Filesharing – Anschlussinhaber darf nicht unter Generalverdacht gestellt werden

Filesharing – Anschlussinhaber darf nicht unter Generalverdacht gestellt werden
18.02.2017268 Mal gelesen
Das AG Mannheim hat der Täterschaftsvermutung beim Filesharing eine Absage erteilt. Dabei kritisiert es die einschlägige Rechtsprechung des BGH.

Die Kanzlei .rka Rechtsanwälte hatte eine Mutter wegen Filesharing eines Computerspiels eine Abmahnung zukommen lassen. Die Anwälte warfen ihr im Auftrag von der Koch Media GmbH vor, dass sie das PC-Spiel illegal über eine Tauschbörse im Internet verbreitet haben soll.

Doch die Mutter weigerte sich zu zahlen. Sie berief sich darauf, dass sie noch nie ein PC-Spiel gemacht hat. Ferner sei sie zum Zeitpunkt der angeblichen Urheberrechtsverletzung gar nicht an Ihrem Rechner gewesen. Des Weiteren gab sie an, dass sowohl ihr Ehemann als auch ihre beiden volljährigen Söhne ihren Internetanschluss mit ihren eigenen Rechnern genutzt haben. Diese Familienangehörigen hätten bei ihr gewohnt.

Hiermit gab sich die Kanzlei rka. Rechtsanwälte nicht zufrieden. Sie verklagte die Anschlussinhaberin auf Zahlung von Schadensersatz. Darüber hinaus wollte sie die Abmahnkosten ersetzt haben.

Das Amtsgericht (AG) Mannheim wies die Klage der Abmahnanwälte mit Urt. v. 18.01.2017, Az. U 10 C 1780/16 ab.

Filesharing: Täterschaftsvermutung ist lebensfern

Das Gericht verneinte eine Heranziehung der Mutter im Rahmen der Täterhaftung. In diesem Rahmen kritisierte die vom Bundesgerichtshof (BGH) anerkannte Figur der sogenannten Täterschaftsvermutung. Diese besagt, dass bei einem Anschlussinhaber zunächst einmal die tatsächliche Vermutung besteht, dass er das festgestellte Filesharing auch selbst begangen hat. Diese Annahme ist nach Auffassung des AG Mannheim bei einem Familienanschluss nicht hinnehmbar. Denn sie steht nicht mit der heutigen Lebenswirklichkeit im Einklang.
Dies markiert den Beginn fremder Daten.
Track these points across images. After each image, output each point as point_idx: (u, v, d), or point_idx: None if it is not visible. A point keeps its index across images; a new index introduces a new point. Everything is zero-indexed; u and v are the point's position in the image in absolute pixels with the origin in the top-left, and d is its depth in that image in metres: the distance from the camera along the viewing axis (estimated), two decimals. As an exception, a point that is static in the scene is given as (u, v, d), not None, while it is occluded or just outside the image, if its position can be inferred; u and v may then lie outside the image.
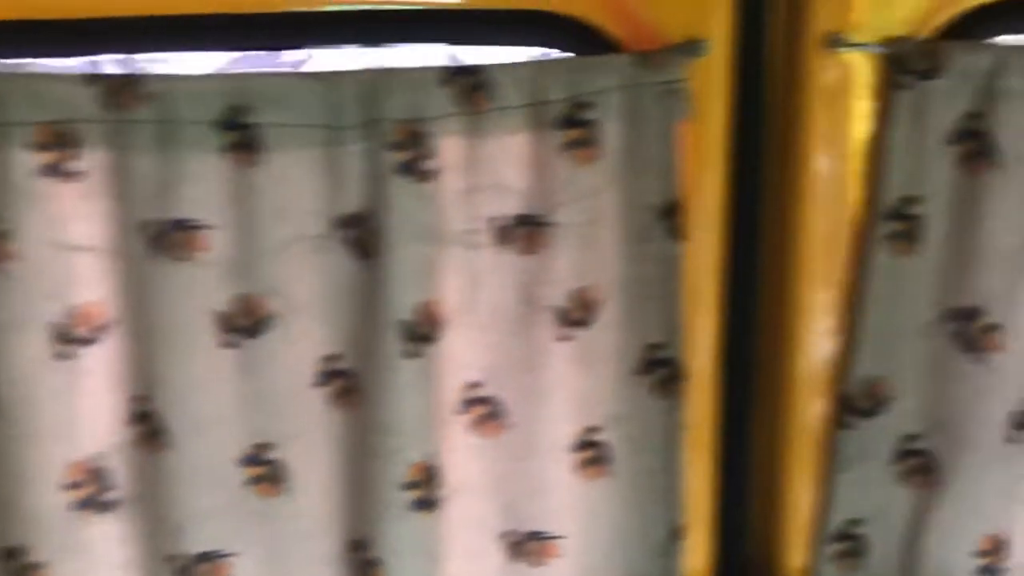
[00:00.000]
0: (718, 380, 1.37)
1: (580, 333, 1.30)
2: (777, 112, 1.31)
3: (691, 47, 1.23)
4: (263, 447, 1.29)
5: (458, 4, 1.26)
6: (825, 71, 1.27)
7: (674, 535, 1.37)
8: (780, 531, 1.41)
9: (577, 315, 1.29)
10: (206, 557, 1.31)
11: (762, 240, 1.35)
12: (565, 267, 1.28)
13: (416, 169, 1.20)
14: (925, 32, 1.27)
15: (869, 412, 1.35)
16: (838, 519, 1.38)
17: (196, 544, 1.30)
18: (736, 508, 1.42)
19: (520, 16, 1.25)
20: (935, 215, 1.29)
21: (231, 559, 1.32)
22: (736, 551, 1.44)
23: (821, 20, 1.25)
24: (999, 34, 1.32)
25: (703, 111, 1.26)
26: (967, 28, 1.29)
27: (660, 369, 1.31)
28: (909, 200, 1.28)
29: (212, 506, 1.29)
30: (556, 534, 1.37)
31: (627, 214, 1.27)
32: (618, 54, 1.23)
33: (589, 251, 1.27)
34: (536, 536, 1.37)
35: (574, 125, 1.23)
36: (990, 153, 1.26)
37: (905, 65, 1.24)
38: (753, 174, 1.33)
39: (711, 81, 1.26)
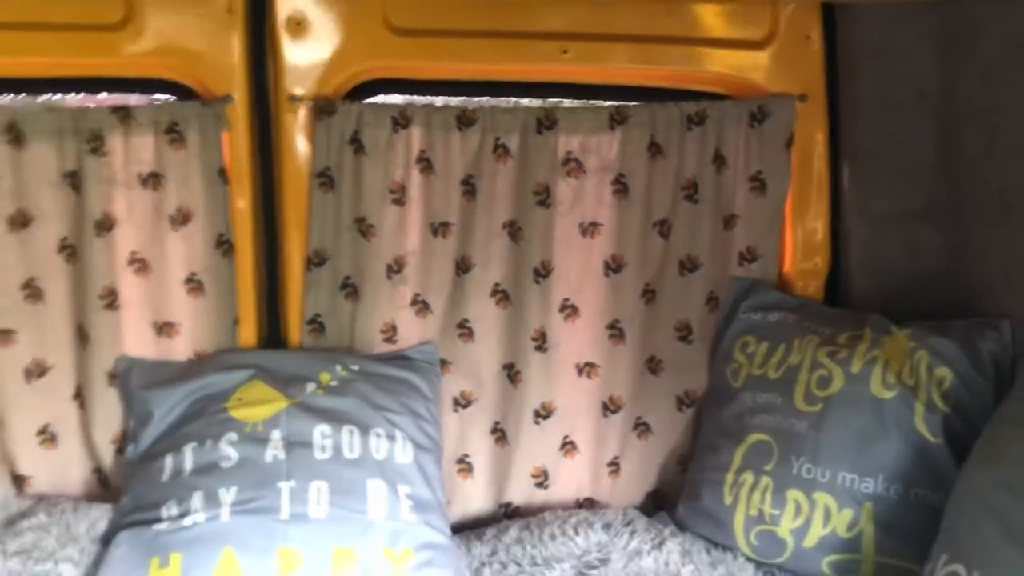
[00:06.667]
0: (259, 251, 2.93)
1: None
2: (277, 133, 2.85)
3: (225, 98, 2.78)
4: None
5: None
6: (291, 112, 2.83)
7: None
8: (288, 321, 3.00)
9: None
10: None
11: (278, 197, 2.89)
12: None
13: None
14: (338, 92, 2.84)
15: (318, 264, 2.93)
16: (309, 313, 2.97)
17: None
18: (272, 309, 3.01)
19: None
20: (340, 178, 2.85)
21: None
22: (274, 331, 3.03)
23: (286, 87, 2.81)
24: (378, 95, 2.90)
25: (235, 129, 2.81)
26: (363, 90, 2.87)
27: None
28: (328, 168, 2.85)
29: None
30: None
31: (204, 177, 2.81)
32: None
33: None
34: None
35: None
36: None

Selbst wenn man wie der BGH von einer Täterschaftsvermutung ausgeht, so hat die Mutter hier ihrer sekundären Darlegungslast Genüge getan. Hierzu reicht es aus, dass sie die zugangsberechtigten Familienangehörigen angibt und die Begehung von Filesharing leugnet. Sie braucht hingegen keine eigenen Nachforschungen über die tatsächliche Nutzung anzustellen. Das damit verbundene Bespitzeln von Familienangehörigen verstößt gegen Art. 6 GG. Darüber hinaus sind derartige Nachforschungen nach dem tatsächlichen Nutzungsverhalten der einzelnen Angehörigen wie sie einige Gerichte fordern im Nachhinein gar nicht mehr möglich.

Keine Störerhaftung unter Erwachsenen

Eine Haftung der Anschlussinhaberin im Wege Störerhaftung lehnt das AG Mannheim ebenfalls ab. Hiergegen spricht, dass es sich um erwachsene Angehörige handelt. Hier ist normalerweise weder eine Belehrung, noch eine Überwachung bei der Nutzung des Internet erforderlich.

Fazit:

Diese Entscheidung des Amtsgerichtes Mannheim ist zu begrüßen. Auch nach unserer Auffassung widerspricht bereits die Annahme einer Täterschaftsvermutung der allgemeinen Lebenserfahrung. Das gilt vor allem in einem Mehrpersonenhaushalt.

Denn die Nutzung des Internets durch Angehörige, Freunde und auch Gäste ist in der heutigen Zeit normal. Auf diese Weise können Privathaushalte durch die Flatrate Tarife viel Geld sparen. Darüber hinaus hat der Bundesgerichtshof in einer von unserer Kanzlei erstrittenen Entscheidung (BGH, Urt. v. 06.10.2016, Az. I ZR 154/15) festgestellt, dass Anschlussinhaber nicht ihre Angehörigen bespitzeln und an die Abmahnindustrie auszuliefern brauchen. Dem haben sich auch andere Gerichte angeschlossen.